More than 200 of the nation’s hazardous chemical plants will be mandated to reduce toxic emissions linked to cancer, the Biden administration announced on Tuesday.
The long-awaited rule finalized by the Environmental Protection Agency (EPA) will strengthen protections for communities living near industrial sites, especially along the Gulf coast.
The new update focuses on ethylene oxide, used to produce antifreeze, pesticides and sterilizing agents, as well as chloroprene, which is used to make synthetic rubber for shoes and wetsuits.
“President Biden believes every community in this country deserves to breathe clean air,” said the EPA administrator, Michael Regan, highlighting communities such as St John the Baptist parish in Louisiana. “We promised to listen to folks that are suffering from pollution and act to protect them. Today we deliver on that promise with strong final standards to slash pollution, reduce cancer risk and ensure cleaner air for nearby communities.”
Last time the government updated the pollution limits from chemical plants was 2006. The strengthened rule would lower toxic pollutants by 6,200 tons a year, and slash ethylene oxide and chloroprene emissions by 80%. The new update under the Clean Air Act would also require fence-line monitoring of six toxic air pollutants: ethylene oxide, chloroprene, vinyl chloride, benzene, 1,3-butadiene and ethylene dichloride.
“This shows the administration’s commitment to the issues of environmental justice,” said Adam Kron, a senior attorney with Earthjustice. “This rule will reduce a lot of hazardous air pollutants.
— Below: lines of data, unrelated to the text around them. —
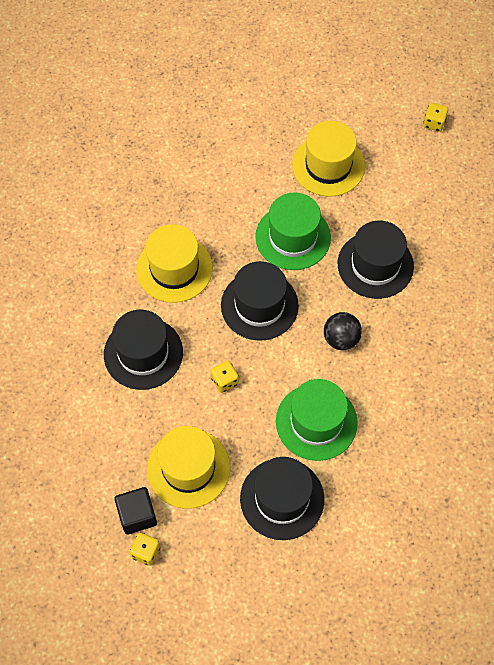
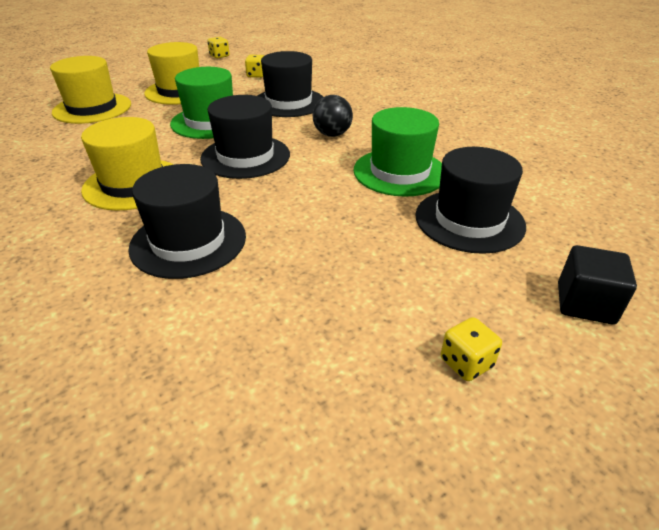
camera: 55 degrees left, 25 degrees down
black cube [114,487,157,534] -> black cube moved to [558,245,637,325]
yellow hat [147,426,230,509] -> yellow hat moved to [50,56,131,124]
yellow dice [211,361,239,393] -> yellow dice moved to [245,55,264,78]

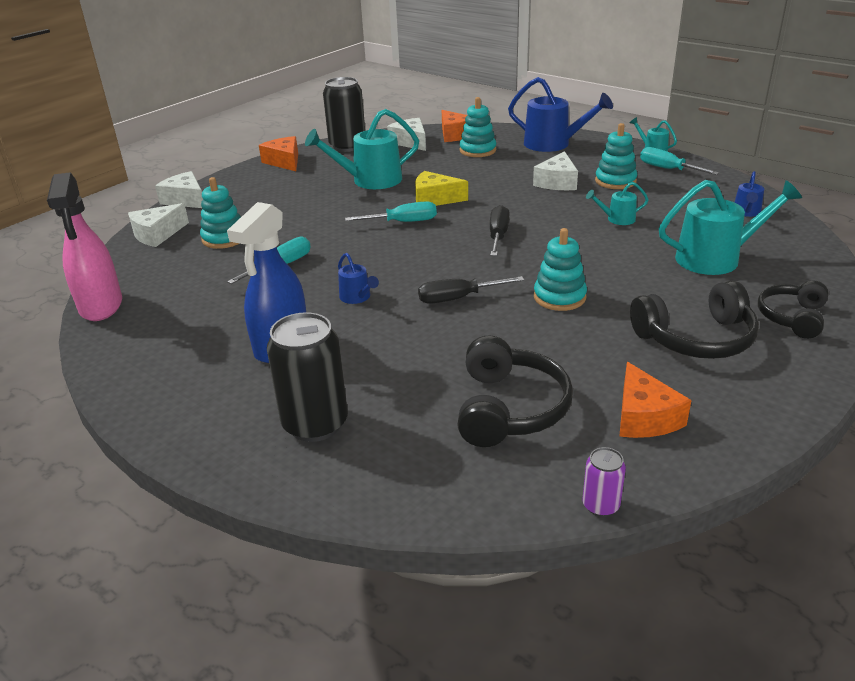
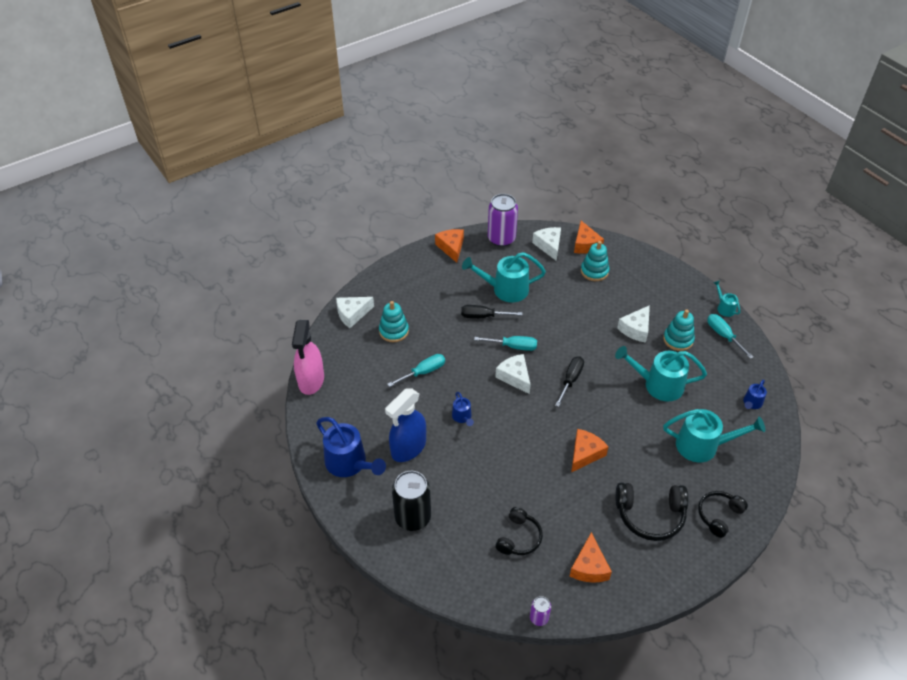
camera: 15 degrees right, 15 degrees up
white cheese [155,171,203,208] -> white cheese moved to [495,354,531,394]
black can [323,77,365,152] -> purple can [488,194,518,247]
yellow cheese [415,171,468,206] -> none
black screwdriver [418,276,524,304] -> black screwdriver moved to [461,305,522,318]
black headphones [457,335,573,447] -> black headphones [496,507,543,555], size x0.66
blue watering can [508,77,613,152] -> blue watering can moved to [316,417,386,477]
turquoise stacking toy [534,228,587,311] -> orange cheese [571,429,609,472]
turquoise watering can [586,182,649,225] -> turquoise watering can [615,346,707,401], size x2.01

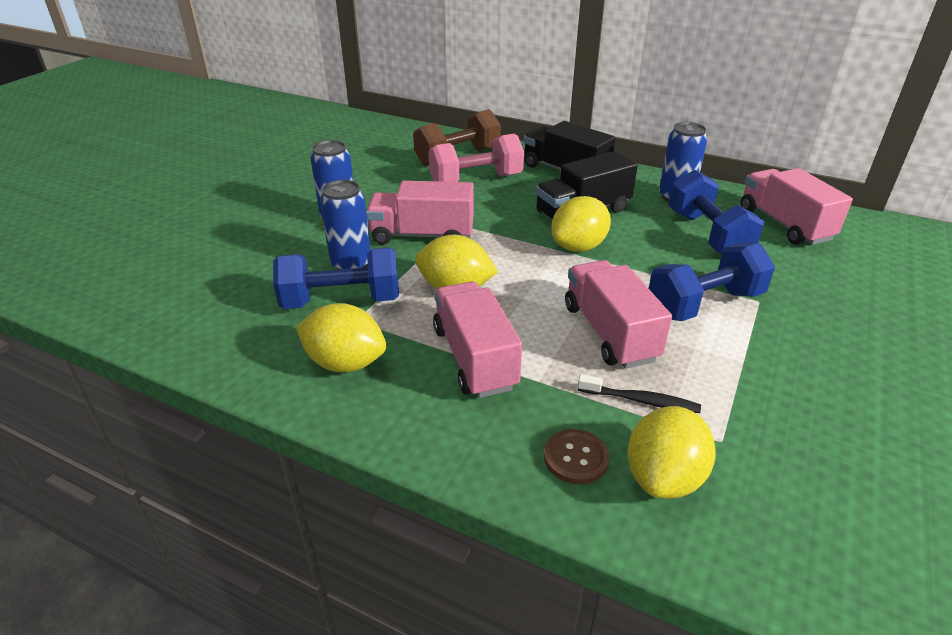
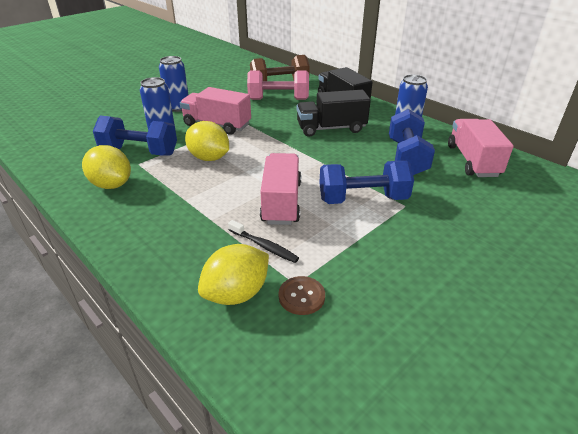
camera: 20 degrees right, 0 degrees up
pink truck [433,281,522,398] -> none
brown button [544,429,609,484] -> brown button moved to [279,276,325,315]
yellow lemon [551,196,611,252] -> none

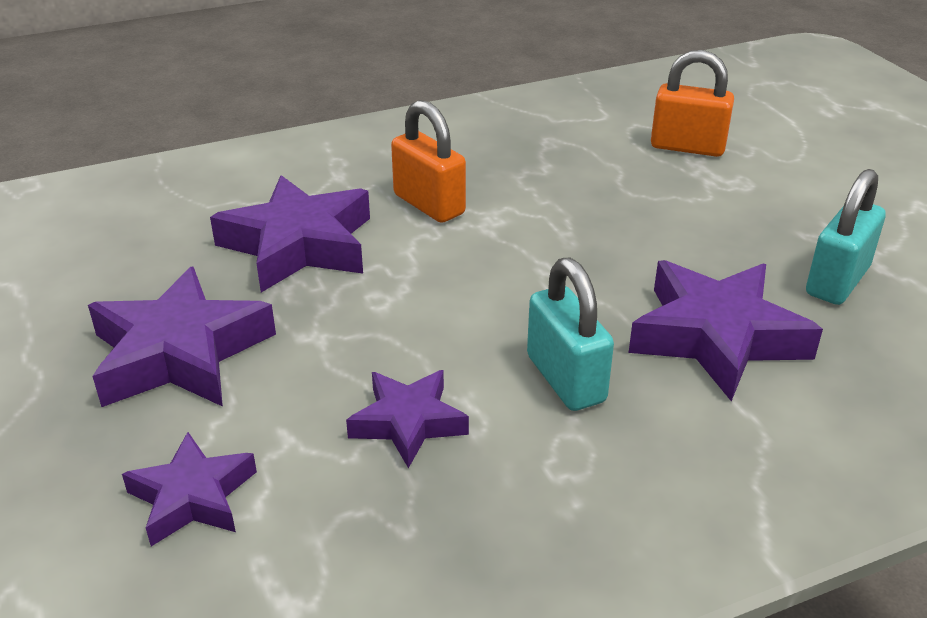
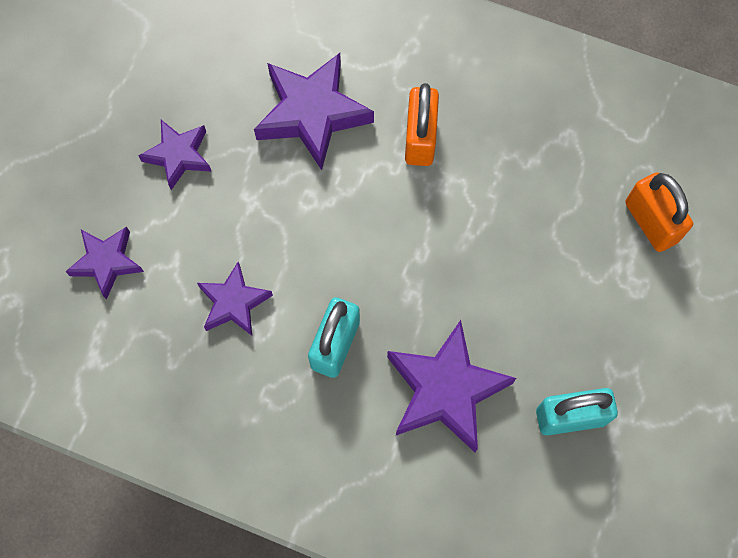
camera: 45 degrees right, 35 degrees up
purple star [88,267,276,407] -> purple star [138,120,212,190], size x0.60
There will be less cancer based on these emissions, there will be lives saved.”
There is only one facility in the US that produces the pollutant chloroprene, which is operated by the Japanese chemicals giant Denka and is situated in St John the Baptist parish in the heart of the heavily industrialised region in Louisiana known as “Cancer Alley”.
The EPA lists chloroprene as a likely human carcinogen and has long suggested a safe lifetime exposure limit of 0.2 micrograms per cubic metre. The agency has been monitoring the air around the Denka facility since 2016 and readings have regularly exceeded this limit by dozens of times.
Denka, a Japanese company that bought the former DuPont rubber-making plant in 2015, said it “vehemently opposes” the EPA’s latest action.